[Passage provided]
===============
Skip to content

Data archive

The data archive component and architecture is meant to provide a way to maintain database performance, while retaining data in a long-term storage solution. Importantly, Scouter focuses on providing real-time monitoring capabilities and alerting. And while most of this relies on having short-term data (defined as 60 days), there are some use cases where a user may want to visualize or audit data from longer periods of time. This component is meant to provide a way to do that.

TLDR: Scouter deletes records older than the configured retention period (default: 30 days) in order to maintain database performance, so we need a retention strategy for expired data in the event a user needs access to it.

ScouterServerConfig will now load a default ObjectStorageSettings struct on startup. This struct serves as a configuration for the object storage provider.

pub struct ObjectStorageSettings {
pub storage_uri: String,
pub storage_type: StorageType,
pub region: String, // this is aws specific
}

Accepted environment variables are:

  • SCOUTER_STORAGE_URI: The URI for the object storage provider. This must be one of the following:

    • s3://<bucket-name> for AWS S3
    • gs://<bucket-name> for Google Cloud Storage
    • az://<container-name> for Azure Blob Storage
    • ./scouter-storage for local storage (default if not set)
  • AWS_REGION: The AWS region for the object storage provider. This is only required if the SCOUTER_STORAGE_URI is set to s3://<bucket-name>. It defaults to us-east-1 if not set.

In addition to ObjectStorageSettings, DatabaseSettings now takes on an additional environment variable DATA_RETENTION_PERIOD which indicates how long data should be retained in the database before moving it to long-term storage. Note this is only for copying data to long-term storage. The actual deletion of data is still handled by pgCron. The default value is 30 days.
===============
[Data]
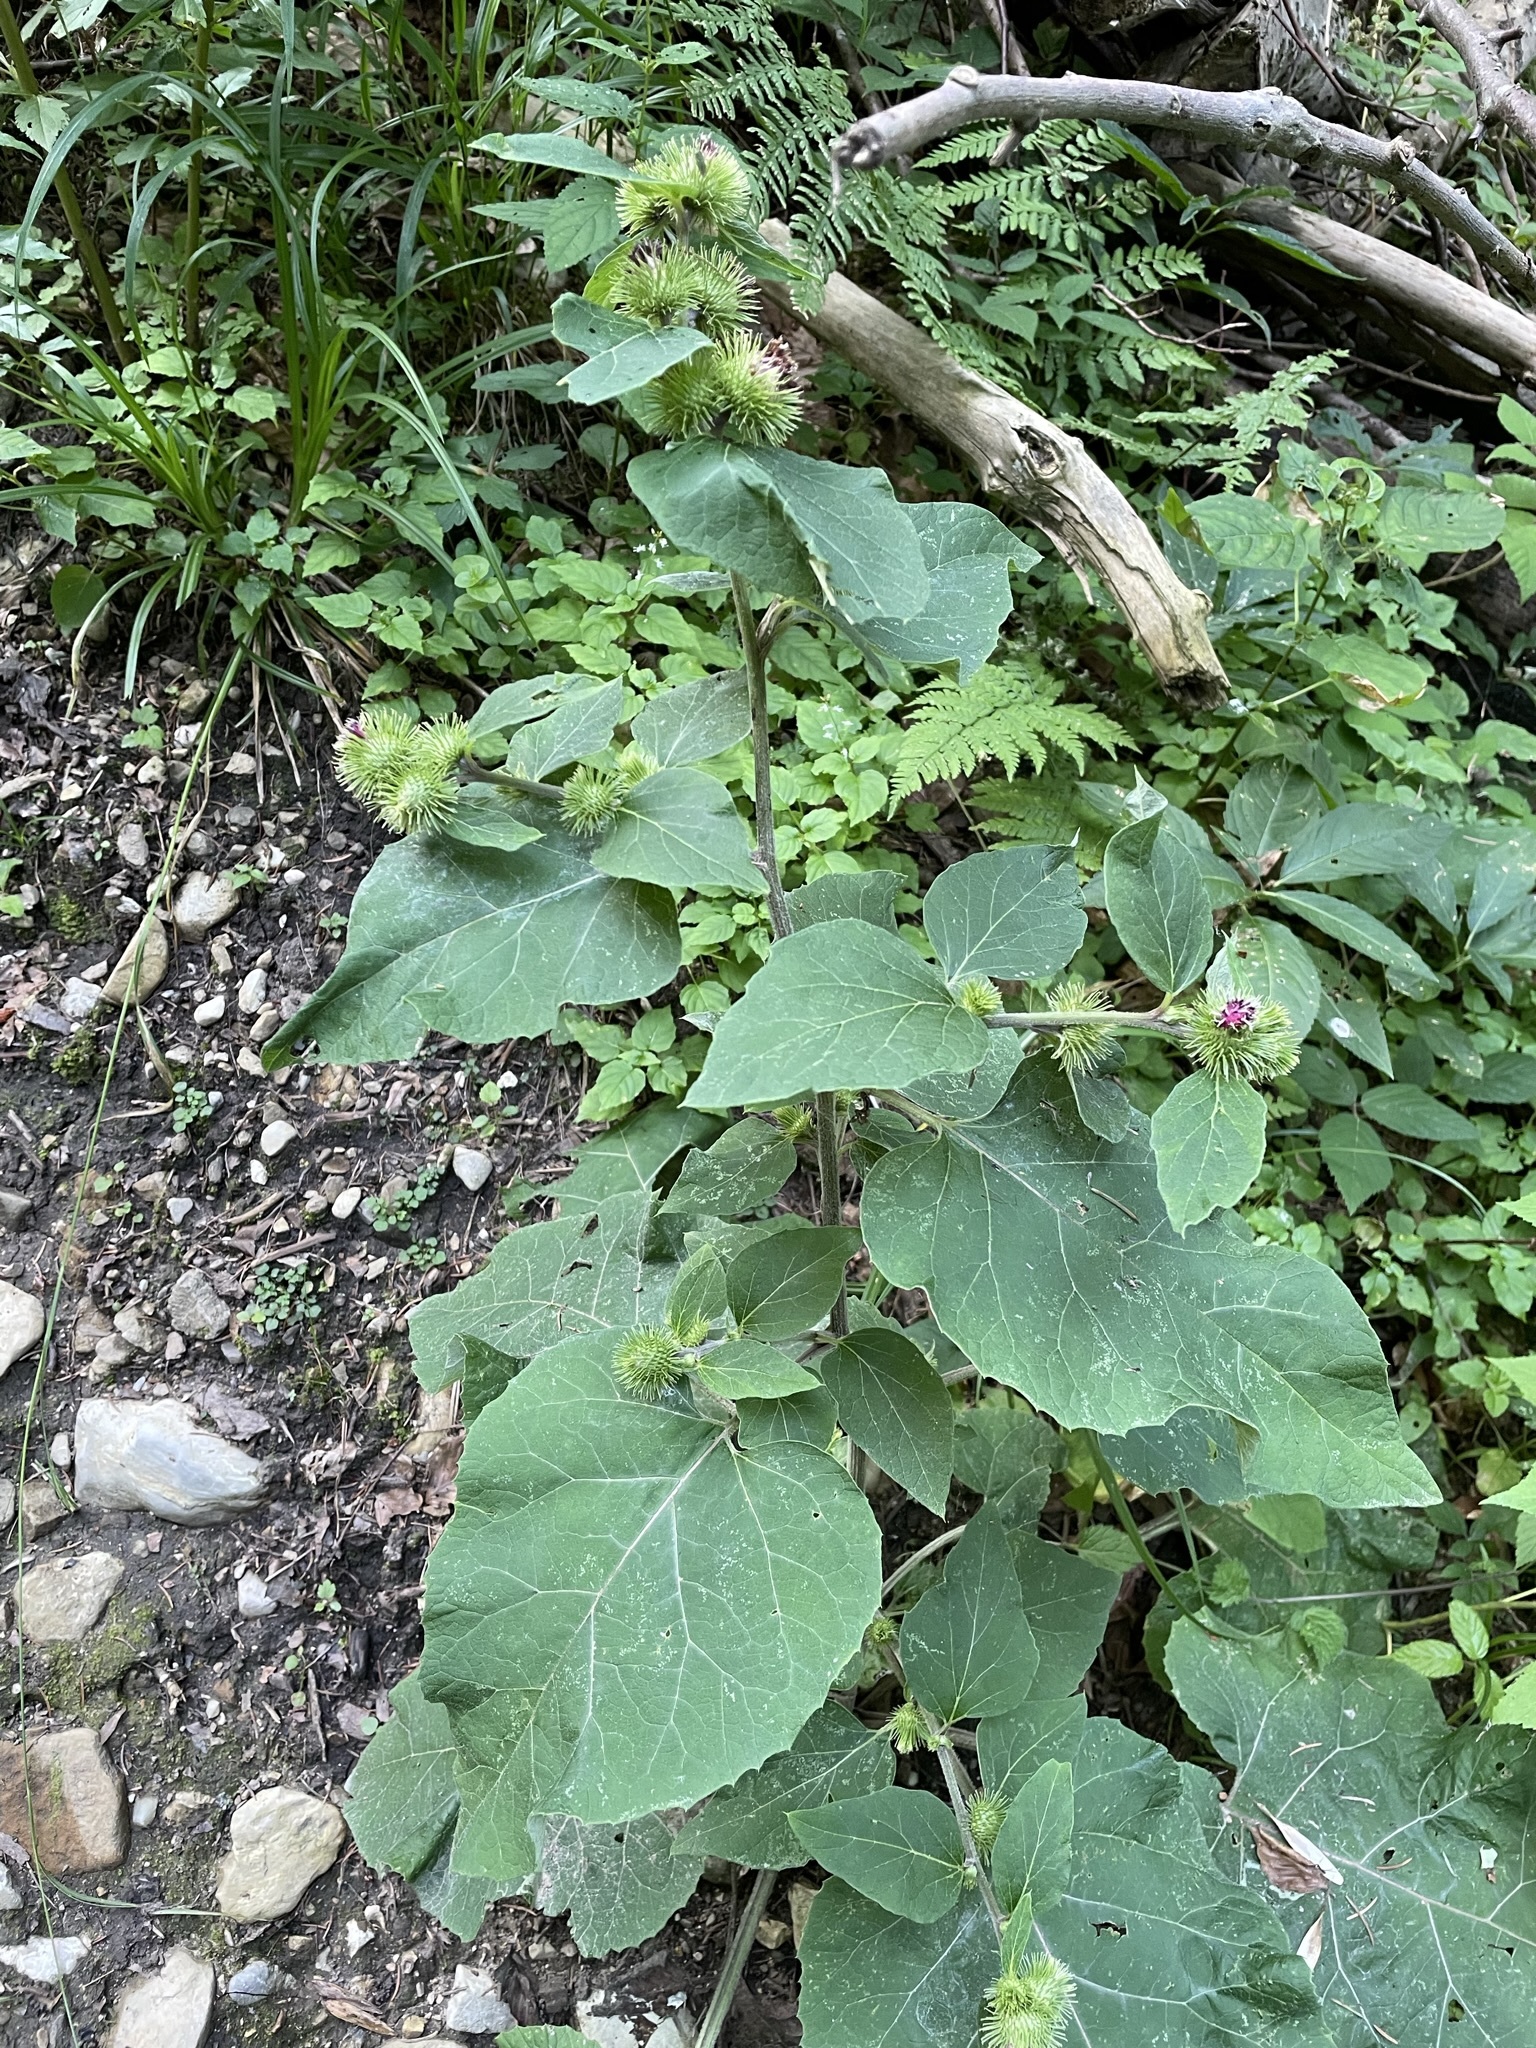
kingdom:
===============
[Tasks to carry out]
1) Decide whether each of the following statements agrees with the data archive page. For each, answer yes or no and quote exactly the words of the page that settle it.
(a) If no retention period is configured, Scouter keeps records in the database for 30 days.
(b) AWS_REGION must be set no matter which storage URI is used.
(c) DATA_RETENTION_PERIOD controls when data is deleted from the database.
2) Repeat word for word the stretch of the data archive page that begins at the words "The data archive" and stops after "configuration for the object storage provider.".

[Exercise solutions]
1)
(a) Yes: "Scouter deletes records older than the configured retention period (default: 30 days)"
(b) No: "This is only required if the SCOUTER_STORAGE_URI is set to s3://<bucket-name>."
(c) No: "Note this is only for copying data to long-term storage. The actual deletion of data is still handled by pgCron."

2)
The data archive component and architecture is meant to provide a way to maintain database performance, while retaining data in a long-term storage solution. Importantly, Scouter focuses on providing real-time monitoring capabilities and alerting. And while most of this relies on having short-term data (defined as 60 days), there are some use cases where a user may want to visualize or audit data from longer periods of time. This component is meant to provide a way to do that.

TLDR: Scouter deletes records older than the configured retention period (default: 30 days) in order to maintain database performance, so we need a retention strategy for expired data in the event a user needs access to it.

ScouterServerConfig will now load a default ObjectStorageSettings struct on startup. This struct serves as a configuration for the object storage provider.